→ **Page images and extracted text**
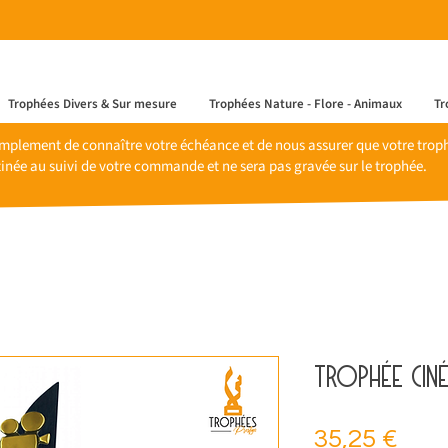
Trophées Divers & Sur mesure
Trophées Nature - Flore - Animaux
Tr
mplement de connaître votre échéance et de nous assurer que votre trophé
inée au suivi de votre commande et ne sera pas gravée sur le trophée.
Trophée cin
Prix
35,25 €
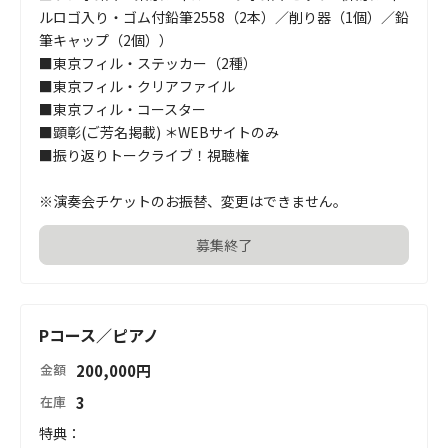
ルロゴ入り・ゴム付鉛筆2558（2本）／削り器（1個）／鉛
筆キャップ（2個））

■東京フィル・ステッカー（2種）

■東京フィル・クリアファイル

■東京フィル・コースター

■顕彰(ご芳名掲載) ＊WEBサイトのみ

■振り返りトークライブ！視聴権

※演奏会チケットのお振替、変更はできません。
募集終了
Pコース／ピアノ
200,000
円
金額
3
在庫
特典：
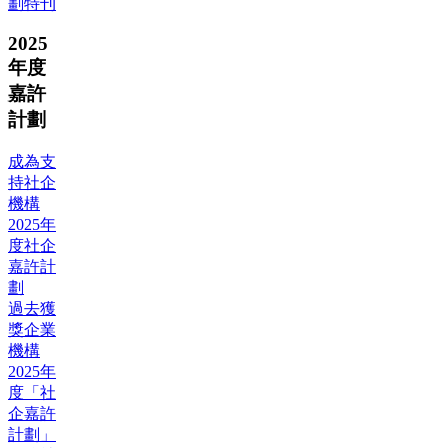
劃特刊
2025
年度
嘉許
計劃
成為支
持社企
機構
2025年
度社企
嘉許計
劃
過去獲
獎企業
機構
2025年
度「社
企嘉許
計劃」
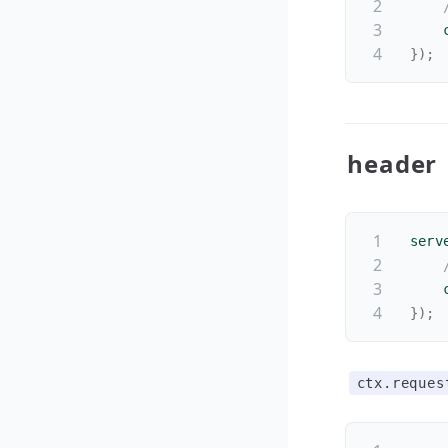
    
}
)
;
header
serv
    
}
)
;
ctx.reques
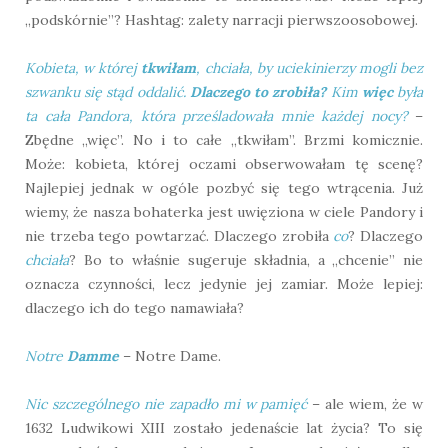
„podskórnie”? Hashtag: zalety narracji pierwszoosobowej.
Kobieta, w której
tkwiłam
, chciała, by uciekinierzy mogli bez
szwanku się stąd oddalić.
Dlaczego to zrobiła?
Kim
więc
była
ta cała Pandora, która prześladowała mnie każdej nocy?
–
Zbędne „więc”. No i to całe „tkwiłam”. Brzmi komicznie.
Może: kobieta, której oczami obserwowałam tę scenę?
Najlepiej jednak w ogóle pozbyć się tego wtrącenia. Już
wiemy, że nasza bohaterka jest uwięziona w ciele Pandory i
nie trzeba tego powtarzać. Dlaczego zrobiła
co
? Dlaczego
chciała
? Bo to właśnie sugeruje składnia, a „chcenie” nie
oznacza czynności, lecz jedynie jej zamiar. Może lepiej:
dlaczego ich do tego namawiała?
Notre
Damme
– Notre Dame.
Nic szczególnego nie zapadło mi w pamięć
– ale wiem, że w
1632 Ludwikowi XIII zostało jedenaście lat życia? To się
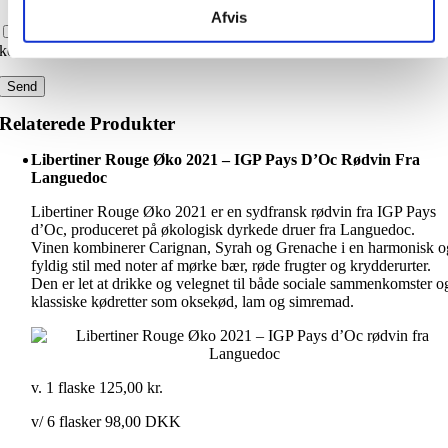
Afvis
Gem mit navn, mail og websted i denne browser til næste gang jeg
kommenterer.
Relaterede Produkter
Libertiner Rouge Øko 2021 – IGP Pays D’Oc Rødvin Fra
Languedoc
Libertiner Rouge Øko 2021 er en sydfransk rødvin fra IGP Pays
d’Oc, produceret på økologisk dyrkede druer fra Languedoc.
Vinen kombinerer Carignan, Syrah og Grenache i en harmonisk o
fyldig stil med noter af mørke bær, røde frugter og krydderurter.
Den er let at drikke og velegnet til både sociale sammenkomster o
klassiske kødretter som oksekød, lam og simremad.
v. 1 flaske
125,00
kr.
v/ 6 flasker 98,00 DKK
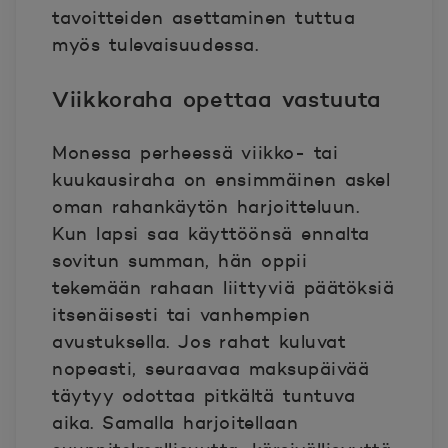
tavoitteiden asettaminen tuttua
myös tulevaisuudessa.
Viikkoraha opettaa vastuuta
Monessa perheessä viikko- tai
kuukausiraha on ensimmäinen askel
oman rahankäytön harjoitteluun.
Kun lapsi saa käyttöönsä ennalta
sovitun summan, hän oppii
tekemään rahaan liittyviä päätöksiä
itsenäisesti tai vanhempien
avustuksella. Jos rahat kuluvat
nopeasti, seuraavaa maksupäivää
täytyy odottaa pitkältä tuntuva
aika. Samalla harjoitellaan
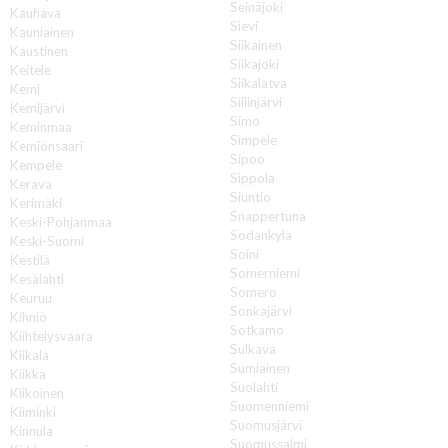
Seinäjoki
Kauhava
Sievi
Kauniainen
Siikainen
Kaustinen
Siikajoki
Keitele
Siikalatva
Kemi
Siilinjärvi
Kemijärvi
Simo
Keminmaa
Simpele
Kemiönsaari
Sipoo
Kempele
Sippola
Kerava
Siuntio
Kerimäki
Snappertuna
Keski-Pohjanmaa
Sodankylä
Keski-Suomi
Soini
Kestilä
Somerniemi
Kesälahti
Somero
Keuruu
Sonkajärvi
Kihniö
Sotkamo
Kiihtelysvaara
Sulkava
Kiikala
Sumiainen
Kiikka
Suolahti
Kiikoinen
Suomenniemi
Kiiminki
Suomusjärvi
Kinnula
Suomussalmi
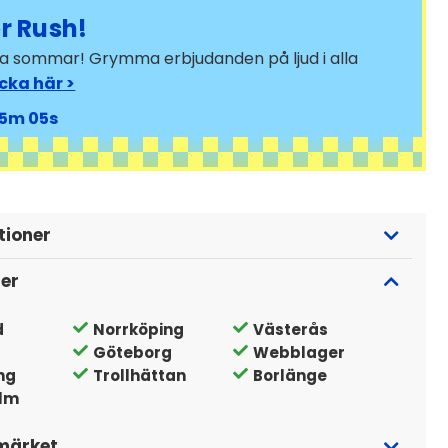
 Rush!
bra sommar! Grymma erbjudanden på ljud i alla
icka här >
5
03
tioner
ger
d
Norrköping
Västerås
Göteborg
Webblager
ng
Trollhättan
Borlänge
lm
märket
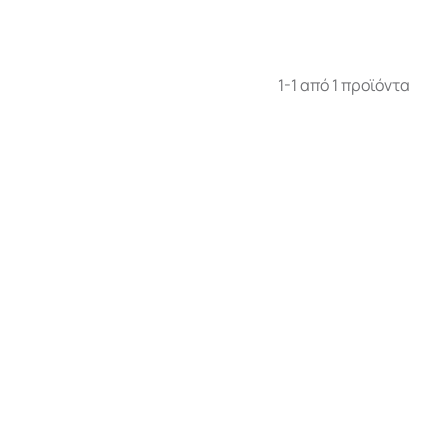
1-1 από 1 προϊόντα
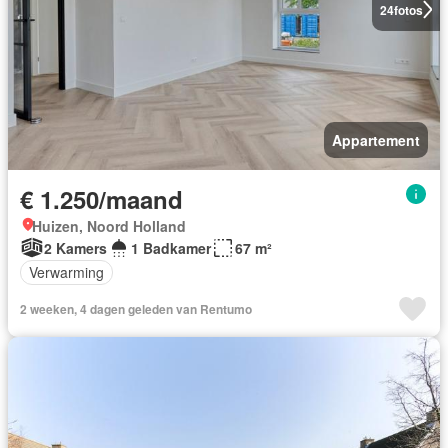
24
fotos
Appartement
€ 1.250/maand
Huizen, Noord Holland
2 Kamers
1 Badkamer
67 m²
Verwarming
2 weeken, 4 dagen geleden van Rentumo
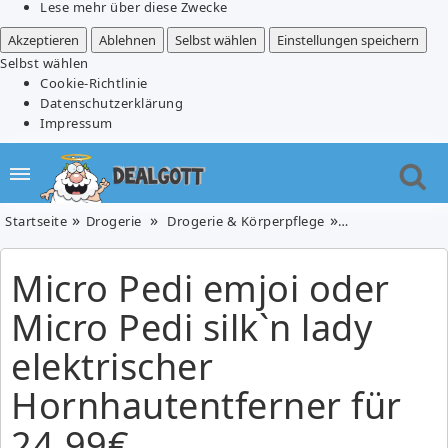
Lese mehr über diese Zwecke
Akzeptieren
Ablehnen
Selbst wählen
Einstellungen speichern
Selbst wählen
Cookie-Richtlinie
Datenschutzerklärung
Impressum
Startseite
Drogerie
Drogerie & Körperpflege
Micro Pedi emjoi
Micro Pedi emjoi oder
Micro Pedi silk`n lady
elektrischer
Hornhautentferner für
24,99€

→ **About this task**
Filter the records above for lines with "więc".

→ **Exercise output**
więc
Zbędne „więc”. No i to całe „tkwiłam”. Brzmi komicznie.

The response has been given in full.